Definition of a stable sort (from Wikipedia):
“Stable sorting algorithms maintain the relative order of records with equal keys (i.e. values). That is, a sorting algorithm is stable if whenever there are two records R and S with the same key and with R appearing before S in the original list, R will appear before S in the sorted list.”
The following is a summary of the "Stages of an interview" article. If you have a remote interview, you can print this condensed version and keep it in front of you during the interview.
- Have a rehearsed 30-60 second introduction regarding your education, work experience, and interests prepared.
- Smile and speak with confidence.
- Pay attention when the interviewer talks about themselves and incorporate their work into your questions later.
- Paraphrase the problem back to the interviewer after they have read it to you.
- Ask clarifying questions about the input, such as the expected input size, edge cases, and invalid inputs.
- Quickly walk through an example test case to confirm you understand the problem.
- Always think out loud.
- Break the problem down: figure out what you need to do, and think about what data structure or algorithm can accomplish it with a good time complexity.
- Be receptive to feedback — the interviewer is probably hinting you towards the correct solution.
- Once you have an idea, explain it before coding.
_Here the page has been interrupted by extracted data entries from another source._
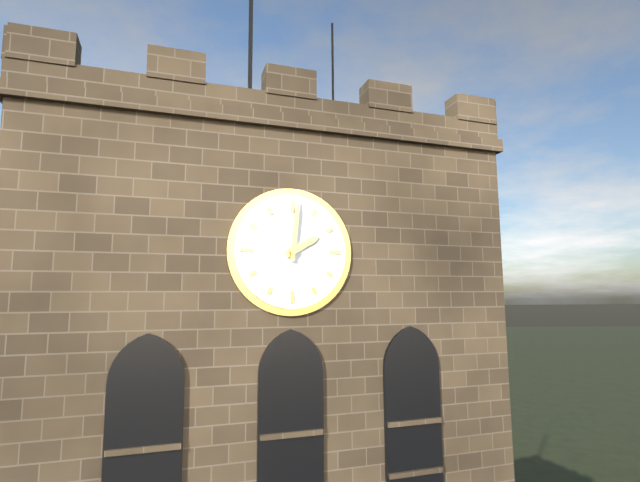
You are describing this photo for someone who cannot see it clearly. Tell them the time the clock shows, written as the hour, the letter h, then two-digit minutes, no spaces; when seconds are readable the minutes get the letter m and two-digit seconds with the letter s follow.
2h01
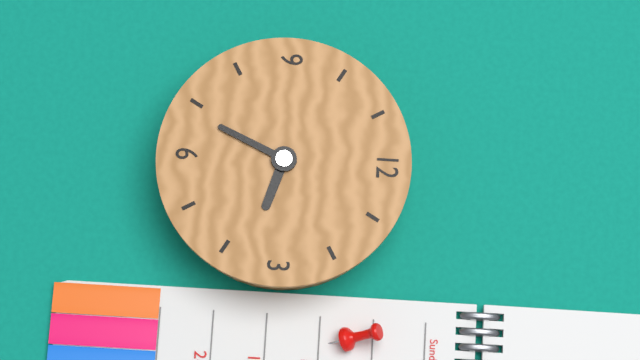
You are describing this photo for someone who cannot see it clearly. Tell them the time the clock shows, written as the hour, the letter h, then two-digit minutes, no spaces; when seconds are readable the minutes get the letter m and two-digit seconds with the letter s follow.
3h34
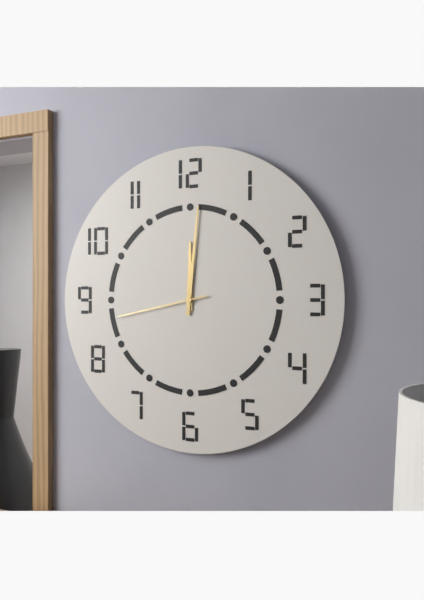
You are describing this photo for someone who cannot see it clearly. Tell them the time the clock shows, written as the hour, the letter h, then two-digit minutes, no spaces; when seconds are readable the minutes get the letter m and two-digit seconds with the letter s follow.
12h01m43s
Make sure the interviewer agrees it is a reasonable approach.
- Explain your decisions as you implement. For example, when declaring a set, explain its purpose.
- Write clean code that conforms to your language's conventions.
- Avoid duplicate code — use helper functions or loops if writing similar code multiple times.
- If you get stuck, don't panic — communicate.
- It's okay to start with a brute force solution (acknowledge it), then improve it by optimizing the slow parts.
- Keep thinking out loud and engage with the interviewer. This makes it easier for them to give hints.
- When walking through test cases, keep track of variables by writing them at the bottom of the file and updating them.
- Condense trivial steps (like prefix sums) to save time.
- If there are errors and the environment allows running code, add print statements and walk through a small test case, comparing expected vs. actual values.
- Stay vocal and collaborative if you run into problems.
Be prepared to answer:
- What is the time and space complexity, both average and worst case?
- Why did you choose this data structure, algorithm, or logic?
- Can the algorithm be improved? (If they ask, the answer is usually yes — especially if it's slower than O(n).)
- Prepare questions about the company.
- Be interested, smile, and ask follow-up questions based on the interviewer's responses.